> _GIVEN PASSAGE_
★ ★ ★ ★

Five Challenges with Multistakeholder Initiatives on AI

Sep 15, 2021

Applications of artificial intelligence are creating new spaces that need governance. Multistakeholder initiatives are promising, but they must meaningfully include everyone whose voices need to be heard. Experience so far in digital governance shows that meaningful inclusion is a serious challenge.

Multistakeholder initiatives have often worked well when they have narrow objectives in setting technical standards, the Internet Task Force being an example. It was natural to borrow the model to try to handle broader issues around ethics, rights, and development – but this brings a new challenge of different stakeholders bringing different political and ideological paradigms.

Experience so far suggests that efforts at meaningful inclusivity in multistakeholder governance fall short in five key ways.

1. Not all stakeholders are created equal.

Multistakeholder initiatives typically include four types of stakeholders – international organizations, governments, private sector, and civil society. However, inviting stakeholders from each category can become a box-ticking exercise rather than a genuine attempt to bring in diverse perspectives from different groupings around the world.

Supposedly global initiatives often comprise only Western nations, leaving out lower-income countries – and typically also China, despite it being a tech giant. From the private sector, only big tech players tend to be invited or spotlighted. Smaller tech companies meanwhile, and those which deal with digital technologies only tangentially, rarely have their voices heard, even though they may have more nuanced insights based on their niche focus areas or markets served. Civil society representatives are usually large, international NGOs with offices in capital cities, rather than the kind of local actors who may better understand what is happening on the ground.

2. Participation is resource-intensive.

Even if many of the typically excluded groups mentioned above – local civil society organizations, smaller companies, and lower-income countries – are invited to participate, in practice they may not have sufficient time, money or capacity.

Part of the problem is the sheer number of initiatives in tech governance. There are around 600 alone in soft law mechanisms, many of which will invoke multistakeholderism. Participating in multiple such initiatives quickly stretches an organization’s resources; indeed, it can be a full-time job even to work out which initiatives it should prioritize taking part in.

3. Money shapes the agenda.

How and by whom initiatives are convened remains a big challenge in multistakeholder tech governance. What legitimacy does the convenor of an initiative have? How do they define the issues to be addressed, and decide which actors they approach to participate?

★ ★ ★ ★

Stored entries
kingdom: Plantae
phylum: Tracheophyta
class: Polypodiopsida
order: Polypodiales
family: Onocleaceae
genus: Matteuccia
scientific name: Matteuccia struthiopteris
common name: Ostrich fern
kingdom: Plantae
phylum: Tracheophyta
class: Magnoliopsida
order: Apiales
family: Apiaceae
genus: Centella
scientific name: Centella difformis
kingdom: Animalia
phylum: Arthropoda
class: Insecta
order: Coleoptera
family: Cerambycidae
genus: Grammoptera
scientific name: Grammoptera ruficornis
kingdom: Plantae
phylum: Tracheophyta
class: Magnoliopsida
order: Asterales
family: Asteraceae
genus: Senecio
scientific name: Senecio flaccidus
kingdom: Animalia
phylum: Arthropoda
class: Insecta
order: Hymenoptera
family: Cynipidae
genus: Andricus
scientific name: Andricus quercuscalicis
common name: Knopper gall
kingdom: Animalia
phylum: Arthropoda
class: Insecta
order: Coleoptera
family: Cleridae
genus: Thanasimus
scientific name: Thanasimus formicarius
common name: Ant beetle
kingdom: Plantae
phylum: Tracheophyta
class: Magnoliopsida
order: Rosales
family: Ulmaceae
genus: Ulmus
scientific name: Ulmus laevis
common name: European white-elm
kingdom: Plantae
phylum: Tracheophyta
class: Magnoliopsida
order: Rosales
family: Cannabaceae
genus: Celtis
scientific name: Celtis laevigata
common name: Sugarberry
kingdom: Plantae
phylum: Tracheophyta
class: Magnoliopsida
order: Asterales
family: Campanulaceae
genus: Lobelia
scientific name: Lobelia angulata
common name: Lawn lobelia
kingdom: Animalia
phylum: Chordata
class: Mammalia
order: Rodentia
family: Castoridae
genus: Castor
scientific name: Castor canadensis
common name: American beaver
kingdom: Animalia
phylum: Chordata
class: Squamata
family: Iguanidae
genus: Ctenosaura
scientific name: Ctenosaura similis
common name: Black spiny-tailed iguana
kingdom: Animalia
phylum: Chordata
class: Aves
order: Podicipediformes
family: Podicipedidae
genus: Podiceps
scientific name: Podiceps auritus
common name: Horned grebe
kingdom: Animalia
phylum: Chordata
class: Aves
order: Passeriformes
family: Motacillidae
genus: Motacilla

★ ★ ★ ★

> _WORK ORDER 1_
Reproduce the part of the AI governance article that opens with the words containing "Applications of artificial" and closes with "are created equal.".
> _WORK ORDER 2_
According to the AI governance article, roughly how many initiatives exist in soft law mechanisms alone?
> _WORK ORDER 3_
Decide whether each statement agrees with the AI governance article, answering yes or no and quoting the deciding words: (a) Multistakeholder initiatives typically include four types of stakeholders. (b) Supposedly global initiatives usually include China. (c) The Internet Task Force is given as an example of multistakeholder initiatives working well with narrow objectives.
These entries have no connection to the AI governance article.

> _TASK ANSWER 1_
Applications of artificial intelligence are creating new spaces that need governance. Multistakeholder initiatives are promising, but they must meaningfully include everyone whose voices need to be heard. Experience so far in digital governance shows that meaningful inclusion is a serious challenge.

Multistakeholder initiatives have often worked well when they have narrow objectives in setting technical standards, the Internet Task Force being an example. It was natural to borrow the model to try to handle broader issues around ethics, rights, and development – but this brings a new challenge of different stakeholders bringing different political and ideological paradigms.

Experience so far suggests that efforts at meaningful inclusivity in multistakeholder governance fall short in five key ways.

1. Not all stakeholders are created equal.

> _TASK ANSWER 2_
Around 600.

> _TASK ANSWER 3_
(a) Yes: "Multistakeholder initiatives typically include four types of stakeholders"
(b) No: "leaving out lower-income countries – and typically also China, despite it being a tech giant"
(c) Yes: "the Internet Task Force being an example"